**TAREFAS A REALIZAR**.
**A)** Resuma em lista o parágrafo do texto sobre tecnologia e crise do clima que começa por «Talvez, tecnologias revolucionárias», sem perder os factos principais.
**B)** Escreva a continuação do texto sobre tecnologia e crise do clima, a partir da última frase apresentada.

**TEXTO DE LEITURA**.
Talvez, tecnologias revolucionárias com zero emissões ou até para descarbonizar estejam ao virar da porta. Seríamos imprudentes se descartássemos essa possibilidade. Mas esperar que um relâmpago nos ilumine não é política. Já lá vão quase setenta anos desde que a última tecnologia capaz de mudar o paradigma foi inventada – transístores, energia nuclear, genómica, todas datam de meados do século vinte. Não obstante ilusões de perspectiva e uma corrente infinita de aplicações, o ritmo das transformações tecnológicas desacelerou ao invés de acelerar. De qualquer modo, ainda que o capitalismo encontre repentinamente uma forma de mitigar a crise do clima, poderemos começar a falar sobre qualquer uma das outras dez razões pelas quais o devíamos substituir.

**LINHAS APRESENTADAS**.
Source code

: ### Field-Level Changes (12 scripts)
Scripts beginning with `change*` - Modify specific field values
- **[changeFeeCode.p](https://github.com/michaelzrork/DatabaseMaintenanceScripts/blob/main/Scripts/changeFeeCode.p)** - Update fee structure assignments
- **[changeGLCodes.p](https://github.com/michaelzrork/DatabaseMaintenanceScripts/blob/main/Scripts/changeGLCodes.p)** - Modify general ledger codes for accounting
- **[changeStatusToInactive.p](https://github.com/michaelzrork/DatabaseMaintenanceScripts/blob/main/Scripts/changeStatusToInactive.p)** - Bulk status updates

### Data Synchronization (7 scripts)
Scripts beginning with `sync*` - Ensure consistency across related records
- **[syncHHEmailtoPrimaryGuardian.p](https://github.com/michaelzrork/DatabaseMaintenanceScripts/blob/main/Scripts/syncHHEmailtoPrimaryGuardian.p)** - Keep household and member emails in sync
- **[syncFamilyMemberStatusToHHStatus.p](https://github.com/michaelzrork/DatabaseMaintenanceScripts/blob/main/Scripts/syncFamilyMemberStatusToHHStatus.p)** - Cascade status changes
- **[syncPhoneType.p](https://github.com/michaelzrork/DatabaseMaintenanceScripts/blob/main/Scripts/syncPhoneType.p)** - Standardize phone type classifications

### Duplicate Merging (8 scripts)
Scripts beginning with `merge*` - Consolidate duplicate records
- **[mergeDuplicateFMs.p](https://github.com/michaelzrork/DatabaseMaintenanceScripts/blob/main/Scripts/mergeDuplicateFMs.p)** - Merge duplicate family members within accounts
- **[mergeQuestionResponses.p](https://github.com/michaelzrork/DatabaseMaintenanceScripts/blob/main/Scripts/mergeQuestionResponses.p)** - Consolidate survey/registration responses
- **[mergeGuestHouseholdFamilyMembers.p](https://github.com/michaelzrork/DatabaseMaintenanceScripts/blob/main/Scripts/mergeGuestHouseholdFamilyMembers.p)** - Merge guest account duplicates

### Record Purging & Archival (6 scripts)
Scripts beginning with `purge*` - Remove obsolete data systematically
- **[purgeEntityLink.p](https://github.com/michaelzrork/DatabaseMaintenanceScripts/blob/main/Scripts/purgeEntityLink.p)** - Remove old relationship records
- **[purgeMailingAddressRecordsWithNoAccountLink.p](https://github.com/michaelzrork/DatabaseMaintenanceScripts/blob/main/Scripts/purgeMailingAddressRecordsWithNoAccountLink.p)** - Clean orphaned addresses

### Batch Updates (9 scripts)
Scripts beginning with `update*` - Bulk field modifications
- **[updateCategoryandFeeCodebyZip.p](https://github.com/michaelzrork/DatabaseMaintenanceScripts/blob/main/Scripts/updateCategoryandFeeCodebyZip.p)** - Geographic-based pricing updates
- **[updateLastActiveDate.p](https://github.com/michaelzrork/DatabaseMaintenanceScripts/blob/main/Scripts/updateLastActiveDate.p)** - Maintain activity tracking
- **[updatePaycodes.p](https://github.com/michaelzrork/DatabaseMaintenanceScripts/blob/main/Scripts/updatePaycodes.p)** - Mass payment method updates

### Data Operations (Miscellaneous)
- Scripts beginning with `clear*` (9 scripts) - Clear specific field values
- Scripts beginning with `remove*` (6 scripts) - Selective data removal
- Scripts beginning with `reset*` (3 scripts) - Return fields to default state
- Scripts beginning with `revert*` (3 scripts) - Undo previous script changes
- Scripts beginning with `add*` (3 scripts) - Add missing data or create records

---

**RESPOSTAS ÀS TAREFAS**.
**A)**
- Podem surgir em breve tecnologias revolucionárias sem emissões ou capazes de descarbonizar, e seria imprudente excluir essa hipótese.
- Esperar por uma descoberta súbita não é uma política.
- A última tecnologia capaz de mudar o paradigma foi inventada há quase setenta anos. Os transístores, a energia nuclear e a genómica datam de meados do século vinte.
- Apesar das ilusões de perspectiva e de uma corrente infinita de aplicações, o ritmo das transformações tecnológicas abrandou.
- Mesmo que o capitalismo encontre uma forma de mitigar a crise do clima, restam outras dez razões para o substituir.

**B)**
Não podemos manter tudo igual enquanto mudamos tudo. É preciso uma revolução, uma ruptura com o capital e os seus instintos predatórios, ainda que a forma de o fazer no século XXI seja ainda uma questão em aberto. A revolução que tivesse como objectivo o florescimento de toda a vida humana necessitaria certamente uma descarbonização imediata, um decréscimo no uso de energia para os que se encontram no norte global industrializado, não mais cimento, muito pouco aço, acabar praticamente com as viagens aéreas, assentamentos urbanos onde se possa caminhar para todo o lado, formas passivas de aquecimento e arrefecimento, uma transformação total da agricultura, e uma diminuição do pasto animal, no mínimo, numa ordem de magnitude. Tudo isto é possível, mas não se continuarmos a empurrar metade da riqueza produzida para as garras do capital, não se continuarmos a sacrificar uma parte de cada geração ao enviá-los para o abismo, não se continuarmos a permitir que aqueles cujos únicos desígnios giram em torno do lucro decidam como vivemos.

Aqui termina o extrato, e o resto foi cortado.